# Passage provided
'Orange Is the New Black's Prison Location Isn't Real, But It's Not Entirely Fictional Either
With Netflix's smash hit Orange Is the New Black Season 2 dropped Friday in one mainline-worthy package, there's no question where most of us diehard fans will be for the next day or so — that is, in bed or on a couch, eyes glued to our computers for as long as it takes to find out exactly what the writers have in store for Piper, Pennsatucky, Ms. Claudette, Crazy Eyes, et al. But meanwhile, it's worth wondering, where exactly is it our beloved characters are meant to be as they live out all this tightly-wound drama? The show, which is based off of Piper Kerman's memoir of the same title, is set vaguely in upstate New York at "Litchfield Correctional Facility" — a place that, much like Middle Earth and Gotham City, is not technically, for all intents and purposes, real. However, Kerman did serve some real time, and the cast and crew do show up at a real building to film; somewhere, in that Venn diagram of fact and fiction, lie our answers. Let's dive in, shall we?
In the first place, there is, in fact, a prison called "Litchfield" — but it isn't in New York, nor is it currently operating. "Litchfield County Jail," originally built in 1812, is the oldest public building in the town of Litchfield, Connecticut. And it looks it, too: The colonial columns, the homey red paint, the wall it shares, literally, with the town bank — all signs point to "Revolutionary War museum" or something equally New England-style innocuous.
Indeed, a 1994 New York Times article referred to it as "a country club of penal institutions where the living was positively easy," recounting tales of "volunteer firefighters serving sentences for minor offenses answering the town fire bell with dispatch" and "prisoners shimmying up and down sheets on shopping forays, mostly for cigarettes and booze" — a far cry, certainly, from the hyper-strict contraband rules imposed in its televised counterpart. Since shutting down as a jail, however, the Litchfield building has played host to several drug treatment programs — and from 1993–2010, it was rebranded as McAuliffe Manor, a women's rehabilitation center that sounds right out of OITNB.
Plus, the original "Litchfield" wins some points for locational accuracy: In Piper Kerman's book, she recounts her time spent at FCI Danbury, which is also in Connecticut, about an hour south. Danbury is accordingly much more reflective of her alter ego Chapman's day-to-day than its defunct colonial namesake — 499 female inmates, low and minimum security facilities, sprawling architecture, lots of beige.

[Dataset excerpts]
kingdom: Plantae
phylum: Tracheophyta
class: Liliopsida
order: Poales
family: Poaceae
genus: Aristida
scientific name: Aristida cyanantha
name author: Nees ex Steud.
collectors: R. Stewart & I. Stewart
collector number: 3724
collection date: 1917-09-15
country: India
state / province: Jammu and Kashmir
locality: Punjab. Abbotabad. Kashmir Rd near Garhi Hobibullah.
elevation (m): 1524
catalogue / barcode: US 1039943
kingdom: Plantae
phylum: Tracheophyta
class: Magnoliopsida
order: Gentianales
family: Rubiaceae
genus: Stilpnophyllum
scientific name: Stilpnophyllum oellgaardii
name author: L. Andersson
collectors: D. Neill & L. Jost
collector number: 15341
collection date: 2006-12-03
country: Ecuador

# Actions to take
1) Reproduce the part of the article on the show's prison location starting at "In the first" and ending at "New England-style innocuous.", replacing "town bank" with "local bank".
2) According to the article on the show's prison location, in what year was Litchfield County Jail originally built?

# Solutions
1)
In the first place, there is, in fact, a prison called "Litchfield" — but it isn't in New York, nor is it currently operating. "Litchfield County Jail," originally built in 1812, is the oldest public building in the town of Litchfield, Connecticut. And it looks it, too: The colonial columns, the homey red paint, the wall it shares, literally, with the local bank — all signs point to "Revolutionary War museum" or something equally New England-style innocuous.

2) 1812